═════ Passage shown ═════
Gregory Currie also invokes information-based simulation in the debate over off-line simulation. He writes:

What goes on in the simulator is a substitute for real action; it gives us, under optimal conditions, the information that action would give us about the success or failure of a strategy, without the costs of failure (Currie 1994a, p. 10).

Currie defends his appeal to information-based simulation as follows:

Simulation theorists have stressed that simulation may employ theory without ceasing to be simulation (see e.g. Goldman's distinction between "process" and "theory" driven simulation in his 1992). But this point continues to be overlooked by opponents of simulation theory (Currie 1994a, p. 13, n. 16).

We would scarcely deny that there are important similarities between the two kinds of simulation. However, in the present context, it's extremely important to keep the distinction clear and prominent. In the first place, as we've noted, information-based simulation theories have radically different empirical commitments than off-line simulation theories. Information-based theories must exploit information about the domain. Off-line theories on the other hand, expressly do not exploit information about the domain. So, in order to evaluate a simulation theory, it's vital that we know whether the proposal is information-based or off-line.

Further, it's relatively uncontroversial that we have the capacity for information-based mental simulation. There are, of course, a number of unresolved questions about this kind of mental simulation. There are debates about how the models are encoded and what mechanisms underlie the capacity. However, virtually no one denies that we have such a capacity. By contrast, the claim that we have a capacity to take our decision making mechanism off line is enormously controversial.

In this section, we've been concerned to clarify the theoretical groundwork for off-line simulation. In the next section, we take an empirical turn. We will present results on the cognitively penetrability of behavior prediction.
═════
▶ Problem set
1 – Please return, unchanged, the lines of the records from the one holding "Describe the element" through the one holding "That is False.", inclusive.
2 – Write the next part of the passage on mental simulation, beginning after its final sentence.
The records have no connection to the passage on mental simulation.
═════ Supplied entries ═════
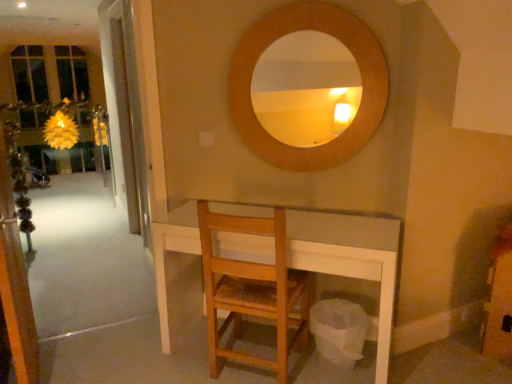
Measure the distance between point (11,227) and camera.

The depth of point (11,227) is 6.30 feet.

Describe the element at coordinates (331, 35) in the screenshot. Image resolution: width=512 pixels, height=384 pixels. I see `wooden circle at upper center` at that location.

The image size is (512, 384). I want to click on wooden circle at upper center, so click(x=331, y=35).

What do you see at coordinates (129, 115) in the screenshot? I see `clear glass door at left, which is counted as the 2th screen door, starting from the front` at bounding box center [129, 115].

Locate an element on the screen. transparent glass screen door at left, the second screen door from the back is located at coordinates (15, 282).

Could you tell me if transparent glass screen door at left, which is the first screen door from front to back, is turned towards wooden chair at center?

Yes, transparent glass screen door at left, which is the first screen door from front to back, is facing wooden chair at center.

Is transparent glass screen door at left, which is the first screen door from front to back, wider or thinner than wooden chair at center?

Considering their sizes, transparent glass screen door at left, which is the first screen door from front to back, looks slimmer than wooden chair at center.

Does point (0, 152) come farther from viewer compared to point (237, 322)?

That is False.

From the image's perspective, which one is positioned lower, transparent glass screen door at left, which is the first screen door from front to back, or wooden chair at center?

From the image's view, wooden chair at center is below.

Is point (244, 139) closer or farther from the camera than point (125, 80)?

Point (244, 139) is positioned closer to the camera compared to point (125, 80).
═════
▶ Answers for this exercise
1 –
Describe the element at coordinates (331, 35) in the screenshot. Image resolution: width=512 pixels, height=384 pixels. I see `wooden circle at upper center` at that location.

The image size is (512, 384). I want to click on wooden circle at upper center, so click(x=331, y=35).

What do you see at coordinates (129, 115) in the screenshot? I see `clear glass door at left, which is counted as the 2th screen door, starting from the front` at bounding box center [129, 115].

Locate an element on the screen. transparent glass screen door at left, the second screen door from the back is located at coordinates (15, 282).

Could you tell me if transparent glass screen door at left, which is the first screen door from front to back, is turned towards wooden chair at center?

Yes, transparent glass screen door at left, which is the first screen door from front to back, is facing wooden chair at center.

Is transparent glass screen door at left, which is the first screen door from front to back, wider or thinner than wooden chair at center?

Considering their sizes, transparent glass screen door at left, which is the first screen door from front to back, looks slimmer than wooden chair at center.

Does point (0, 152) come farther from viewer compared to point (237, 322)?

That is False.

2 –
2. The Cognitive Penetrability of Behavior Prediction: Some Experimental Results

When subjects do a good job at predicting the behavior of other people, it is often difficult to determine whether they are relying on simulation or internalized information. For if they are relying on internalized information, it may well be the case that this information is not readily available to conscious access. Thus the mere fact that subjects can't report the relevant information, or recognize various characterizations of the information they are using, provides no reason to conclude that they are not invoking a tacit theory. When subjects do a poor job of predicting the behavior of other people, however, the situation is quite different. For in these cases, the explanatory resources of the theory-theory are considerably greater than those of the simulation theory. On a simulation account like the one portrayed in Figure 1, mistaken predictions can arise in one of two ways.

(i) The predictor's Decision Making (or Practical Reasoning) mechanism is different from the target's.

(ii) The Pretend Belief and Desire Generator has not provided the Decision Making System with the right pretend beliefs and desires -- i.e. with the ones that actually motivate the target person whose behavior is to be predicted.

If an experimental situation can be designed in which subjects systematically mispredict the behavior of targets, and in which it is unlikely that either (i) or (ii) is the source of the problem, then the simulation account will be seriously challenged. Often, however, these cases will be easily accommodated by the theory-theory, which can attribute the error to the fact that the internalized information on which the subject relies is mistaken or incomplete. If there is some psychological process that is unknown to folk psychology, and if this process affects people's behavior in a given sort of situation, then it is not surprising that subjects who rely on folk psychology to predict how others will behave in that situation will be mistaken in their predictions.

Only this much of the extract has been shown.